Figure 1.

The effect of traumatic brain injury (TBI) on acute cytokine response, and chronic cytokine dysregulation.

(a) A TBI causes local reactive microglia/macrophages and astrocytes (b). Humoral, cellular, and neural routes (c) lead to increase in local and systemic cytokines. The profile of the different cytokines (for example, interleukin (IL)-1, IL-6, and tumor necrosis factor α (TNFα)), indicated by the blue, orange, and green dots, have slightly different temporal patterns and max amplitude, but in general, follow a similar profile. (d) The acute inflammatory response to injury results in a surge of cytokines within the first hours-to-days after injury, which can be easily detected by biomarker assays (pink box). After the first week post-injury (e), cytokines fall below the level of sensitivity for most biomarker assays, but potentially remain above physiological levels (green box).
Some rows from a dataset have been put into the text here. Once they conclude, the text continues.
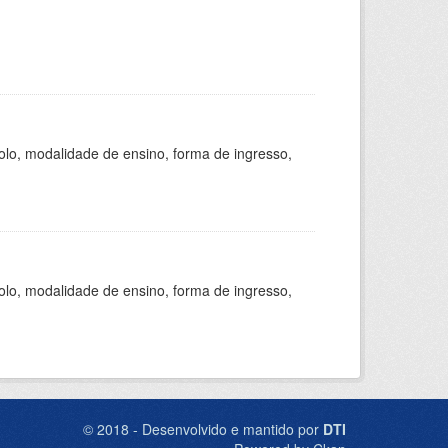
olo, modalidade de ensino, forma de ingresso,
olo, modalidade de ensino, forma de ingresso,
© 2018 - Desenvolvido e mantido por
DTI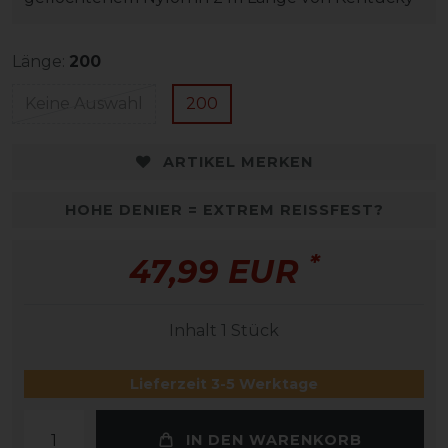
Länge:
200
Keine Auswahl
200
ARTIKEL MERKEN
HOHE DENIER = EXTREM REISSFEST?
*
47,99 EUR
Inhalt
1
Stück
Lieferzeit 3-5 Werktage
IN DEN WARENKORB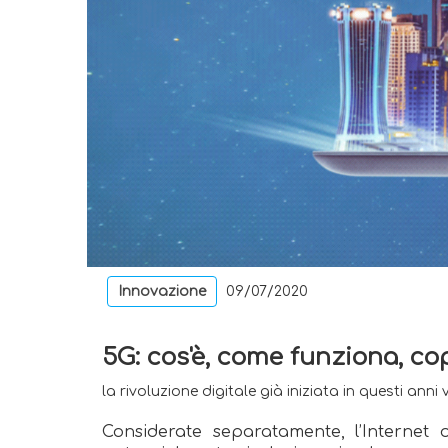
Innovazione
09/07/2020
5G: cos'è, come funziona, cop
la rivoluzione digitale già iniziata in questi ann
Considerate separatamente, l’Internet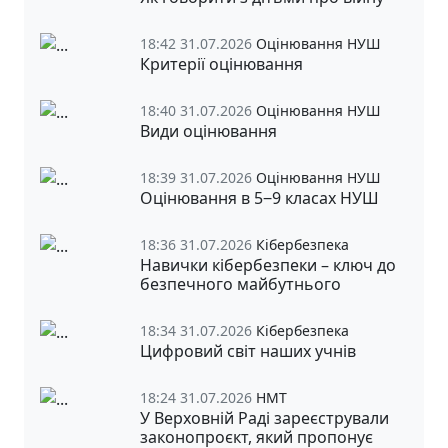
18:42 31.07.2026
Оцінювання НУШ
Критерії оцінювання
18:40 31.07.2026
Оцінювання НУШ
Види оцінювання
18:39 31.07.2026
Оцінювання НУШ
Оцінювання в 5‒9 класах НУШ
18:36 31.07.2026
Кібербезпека
Навички кібербезпеки – ключ до
безпечного майбутнього
18:34 31.07.2026
Кібербезпека
Цифровий світ наших учнів
18:24 31.07.2026
НМТ
У Верховній Раді зареєстрували
законопроєкт, який пропонує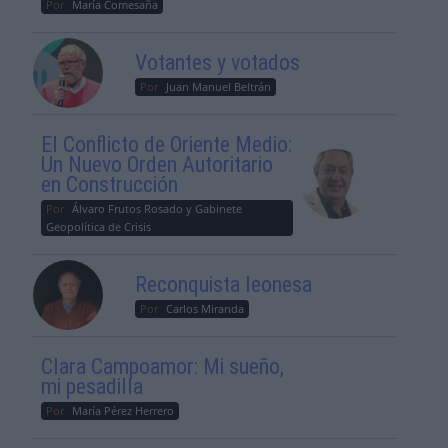
Por
María Comesaña
Votantes y votados
Por
Juan Manuel Beltrán
El Conflicto de Oriente Medio:
Un Nuevo Orden Autoritario
en Construcción
Por
Álvaro Frutos Rosado y Gabinete
Geopolítica de Crisis
Reconquista leonesa
Por
Carlos Miranda
Clara Campoamor: Mi sueño,
mi pesadilla
Por
María Pérez Herrero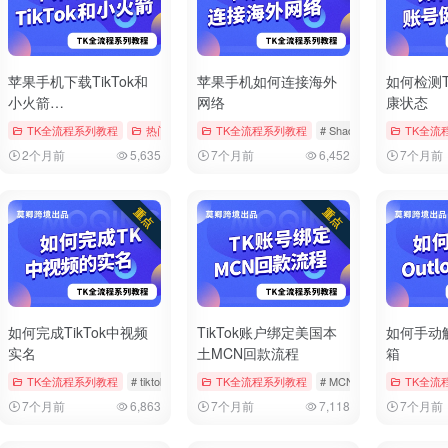
苹果手机下载TikTok和
苹果手机如何连接海外
如何检测T
小火箭
网络
康状态
（Shadowrocket）
章
# tiktok
TK全流程系列教程
# 修改地区
# 修改时区
热门文章
# AppStore
TK全流程系列教程
# Shadowrocket
# Shadowrocket
# tiktok
TK全流
# tiktok
2个月前
5,635
7个月前
6,452
7个月前
如何完成TikTok中视频
TikTok账户绑定美国本
如何手动解
实名
土MCN回款流程
箱
章
# tiktok
TK全流程系列教程
# 实名
# 实名认证
# tiktok
# 中视频
TK全流程系列教程
# 实名
# MCN
# tiktok
TK全流
# 回款
7个月前
6,863
7个月前
7,118
7个月前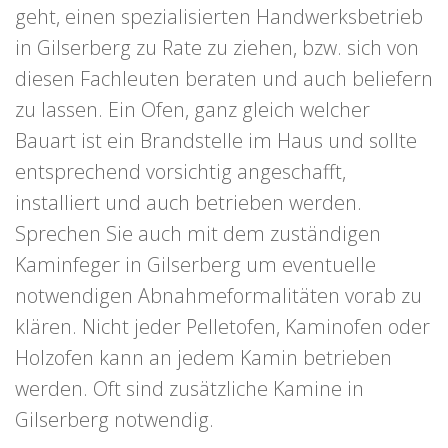
geht, einen spezialisierten Handwerksbetrieb
in Gilserberg zu Rate zu ziehen, bzw. sich von
diesen Fachleuten beraten und auch beliefern
zu lassen. Ein Ofen, ganz gleich welcher
Bauart ist ein Brandstelle im Haus und sollte
entsprechend vorsichtig angeschafft,
installiert und auch betrieben werden.
Sprechen Sie auch mit dem zuständigen
Kaminfeger in Gilserberg um eventuelle
notwendigen Abnahmeformalitäten vorab zu
klären. Nicht jeder Pelletofen, Kaminofen oder
Holzofen kann an jedem Kamin betrieben
werden. Oft sind zusätzliche Kamine in
Gilserberg notwendig.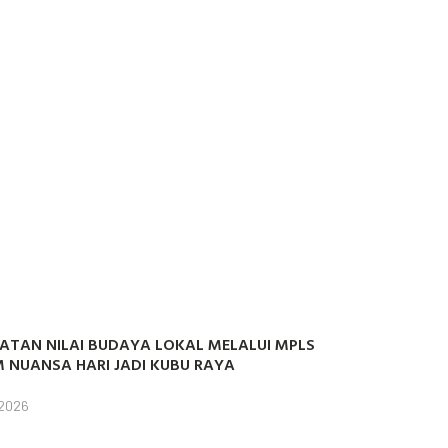
ATAN NILAI BUDAYA LOKAL MELALUI MPLS
 NUANSA HARI JADI KUBU RAYA
 2026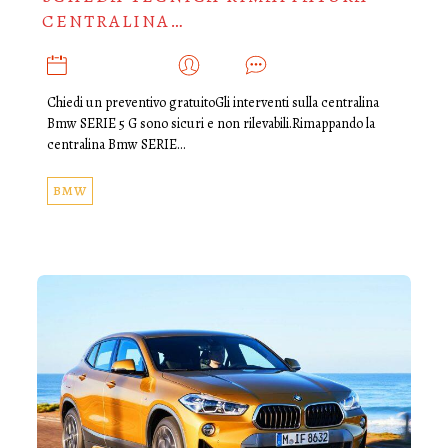
CENTRALINA…
OTTOBRE 21, 2021
ADMIN
0
Chiedi un preventivo gratuitoGli interventi sulla centralina
Bmw SERIE 5 G sono sicuri e non rilevabili.Rimappando la
centralina Bmw SERIE…
BMW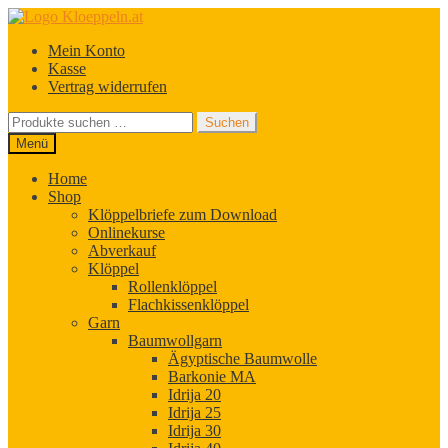
Zur
Zum
Navigation
Inhalt
Mein Konto
springen
springen
Kasse
Vertrag widerrufen
Suchen
Suchen
nach:
Menü
Home
Shop
Klöppelbriefe zum Download
Onlinekurse
Abverkauf
Klöppel
Rollenklöppel
Flachkissenklöppel
Garn
Baumwollgarn
Ägyptische Baumwolle
Barkonie MA
Idrija 20
Idrija 25
Idrija 30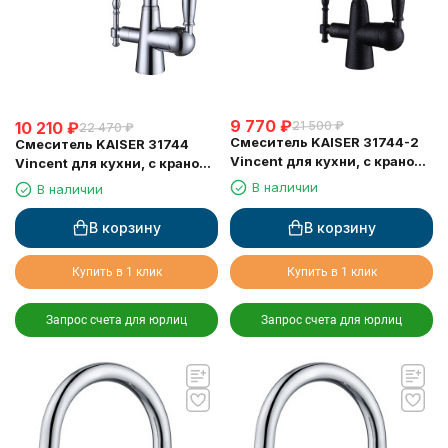
9 770
₽
10 210
₽
21 500
₽
22 470
₽
Смеситель KAISER 31744-2
Смеситель KAISER 31744
Vincent для кухни, с краном
Vincent для кухни, с краном
для питьевой воды, черный
для питьевой воды, хром
В наличии
В наличии
мрамор
В корзину
В корзину
Купить в 1 клик
Купить в 1 клик
Запрос счета для юрлиц
Запрос счета для юрлиц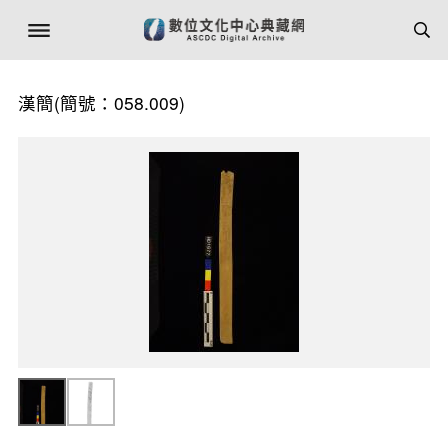
漢簡(簡號：058.009)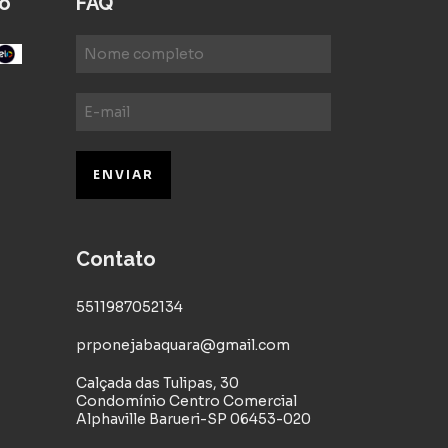
o
FAQ
Contato
5511987052134
prponejabaquara@gmail.com
Calçada das Tulipas, 30
Condomínio Centro Comercial
Alphaville Barueri-SP 06453-020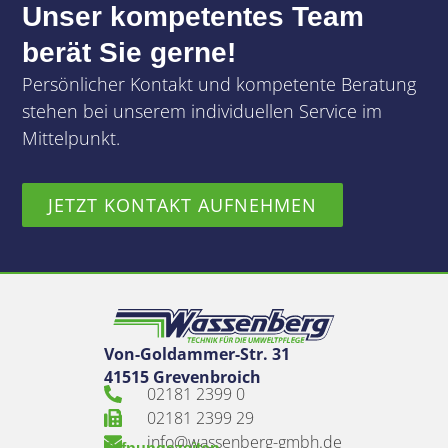
Unser kompetentes Team
berät Sie gerne!
Persönlicher Kontakt und kompetente Beratung
stehen bei unserem individuellen Service im
Mittelpunkt.
JETZT KONTAKT AUFNEHMEN
Von-Goldammer-Str. 31
41515 Grevenbroich
02181 2399 0
02181 2399 29
info@wassenberg-gmbh.de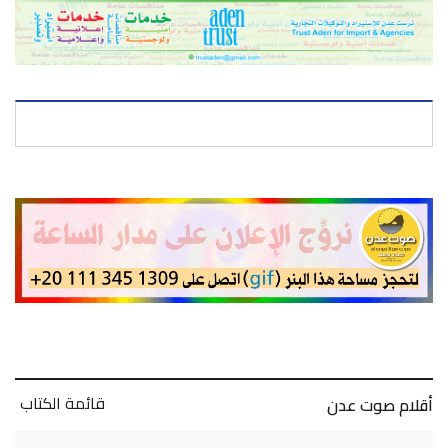
قائمة الكتاب
أقلام صوت عدن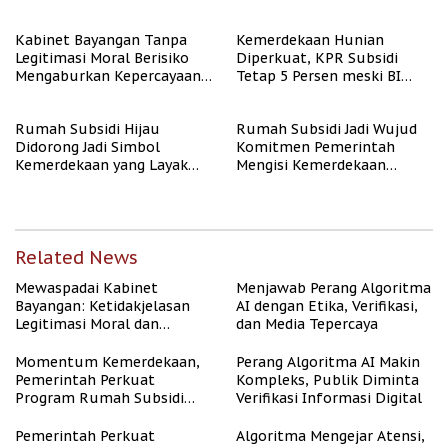
Kabinet Bayangan Tanpa
Kemerdekaan Hunian
Legitimasi Moral Berisiko
Diperkuat, KPR Subsidi
Mengaburkan Kepercayaan
Tetap 5 Persen meski BI
Publik
Rate Naik
Rumah Subsidi Hijau
Rumah Subsidi Jadi Wujud
Didorong Jadi Simbol
Komitmen Pemerintah
Kemerdekaan yang Layak
Mengisi Kemerdekaan
dan Asri
dengan Kesejahteraan
Related News
Mewaspadai Kabinet
Menjawab Perang Algoritma
Bayangan: Ketidakjelasan
AI dengan Etika, Verifikasi,
Legitimasi Moral dan
dan Media Tepercaya
Representasi
Momentum Kemerdekaan,
Perang Algoritma AI Makin
Pemerintah Perkuat
Kompleks, Publik Diminta
Program Rumah Subsidi
Verifikasi Informasi Digital
untuk Masyarakat
Berpenghasilan Rendah
Pemerintah Perkuat
Algoritma Mengejar Atensi,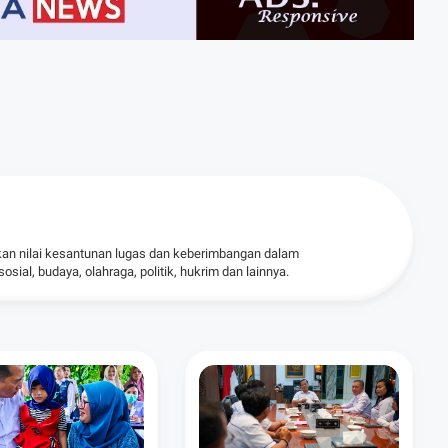
kan nilai kesantunan lugas dan keberimbangan dalam
ial, budaya, olahraga, politik, hukrim dan lainnya.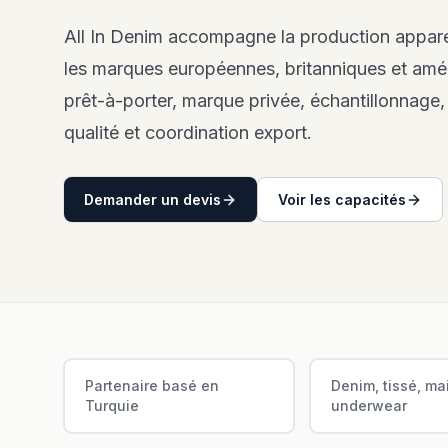
All In Denim accompagne la production appare
les marques européennes, britanniques et améri
prêt-à-porter, marque privée, échantillonnage,
qualité et coordination export.
Demander un devis
Voir les capacités
Positionnement All In Denim
Partenaire basé en
Denim, tissé, mai
Turquie
underwear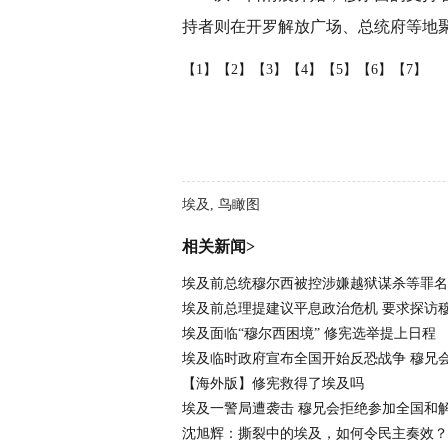
持者则在开罗解放广场、总统府等地
【1】
【2】
【3】
【4】
【5】
【6】
【7】
埃及, 鸟瞰图
相关新闻>
埃及前总统穆尔西被控涉嫌越狱谋杀等罪名 
埃及前总理提建议平息政治危机 要求探访
埃及面临“穆尔西困境” 修宪选举提上日程
埃及临时政府宣布全国开始反恐战争 穆兄
【海外版】修宪救得了埃及吗
埃及一警局遭袭击 穆兄会拒绝参加全国和
沈旭辉：撕裂中的埃及，如何令民主奏效？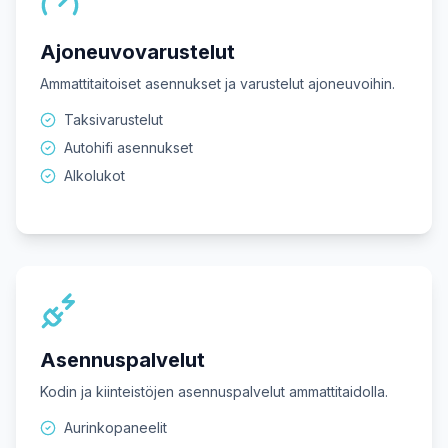
Ajoneuvovarustelut
Ammattitaitoiset asennukset ja varustelut ajoneuvoihin.
Taksivarustelut
Autohifi asennukset
Alkolukot
Asennuspalvelut
Kodin ja kiinteistöjen asennuspalvelut ammattitaidolla.
Aurinkopaneelit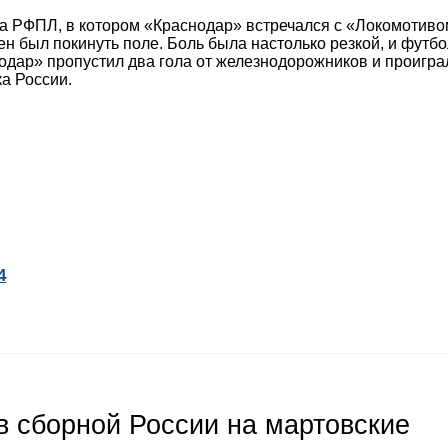
ра РФПЛ, в котором «Краснодар» встречался с «Локомотиво
н был покинуть поле. Боль была настолько резкой, и футбо
нодар» пропустил два гола от железнодорожников и проигра
ка России.
4
 сборной России на мартовские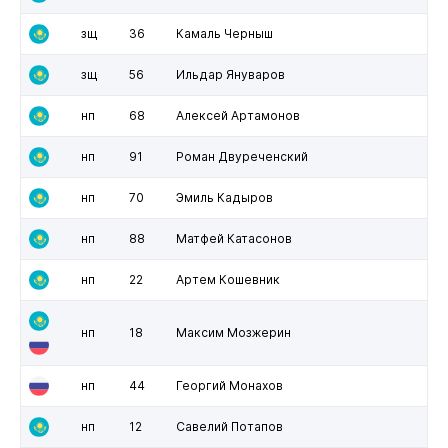
зщ
36
Камаль Черныш
зщ
56
Ильдар Януваров
нп
68
Алексей Артамонов
нп
91
Роман Двуреченский
нп
70
Эмиль Кадыров
нп
88
Матфей Катасонов
нп
22
Артем Кошевник
нп
18
Максим Мозжерин
нп
44
Георгий Монахов
нп
12
Савелий Потапов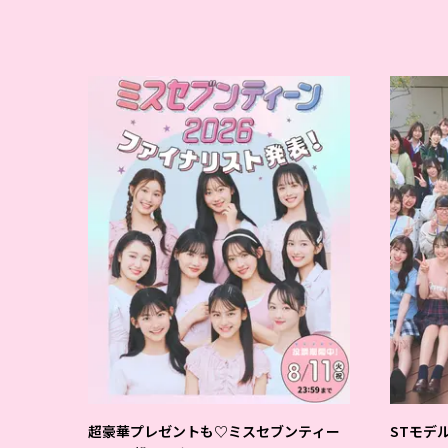
超豪華プレゼントも♡ミスセブンティー
STモデ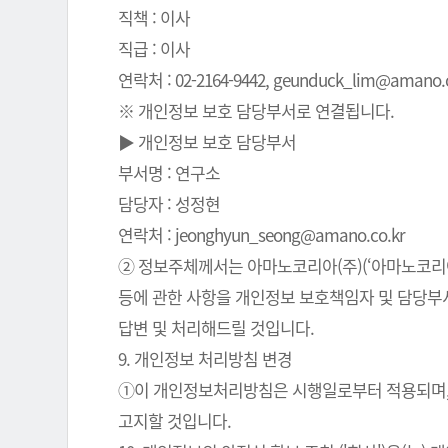
직책 : 이사
직급 : 이사
연락처 : 02-2164-9442, geunduck_lim@amano.co
※ 개인정보 보호 담당부서로 연결됩니다.
▶ 개인정보 보호 담당부서
부서명 : 연구소
담당자 : 성정현
연락처 : jeonghyun_seong@amano.co.kr
② 정보주체께서는 아마노코리아(주)(‘아마노코리아(
등에 관한 사항을 개인정보 보호책임자 및 담당부서로
답변 및 처리해드릴 것입니다.
9. 개인정보 처리방침 변경
①이 개인정보처리방침은 시행일로부터 적용되며, 
고지할 것입니다.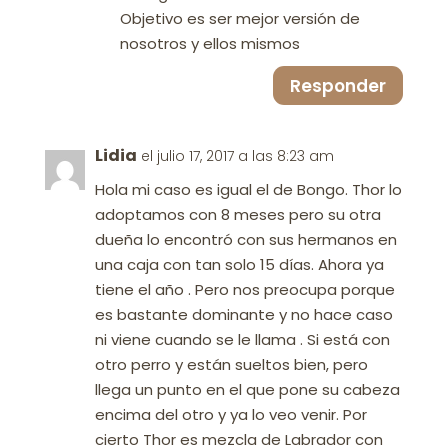
Objetivo es ser mejor versión de
nosotros y ellos mismos
Responder
Lidia
el julio 17, 2017 a las 8:23 am
Hola mi caso es igual el de Bongo. Thor lo
adoptamos con 8 meses pero su otra
dueña lo encontró con sus hermanos en
una caja con tan solo 15 días. Ahora ya
tiene el año . Pero nos preocupa porque
es bastante dominante y no hace caso
ni viene cuando se le llama . Si está con
otro perro y están sueltos bien, pero
llega un punto en el que pone su cabeza
encima del otro y ya lo veo venir. Por
cierto Thor es mezcla de Labrador con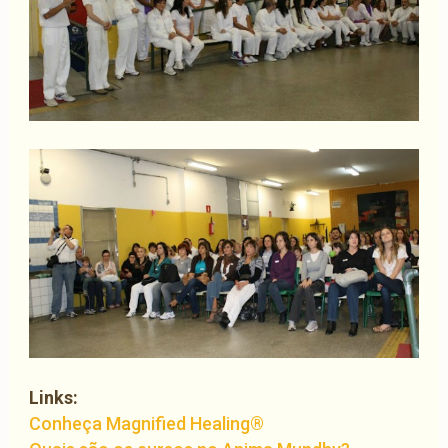
Links:
Conheça Magnified Healing®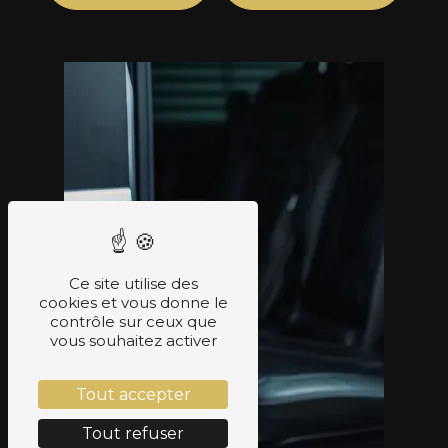
Ce site utilise des
cookies et vous donne le
contrôle sur ceux que
vous souhaitez activer
Tout accepter
Tout refuser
Compounding factors, such as psychosocial stress and infection, may result in secondary spikes in inflammatory cytokines as measured in biomarker assays (f). Regardless, of the ability to measure cytokines in biomarker assays, therapeutically targeting the chronic dysregulated cytokines during the months-to-years after injury (g), could reduce cognitive, psychological, and physical complications of a TBI. Future studies are warranted to test this prediction. However, as cytokines have essential physiological functions, it will be necessary to have selective therapeutics that restore the physiological balance of cytokines, and not pan-immune suppression.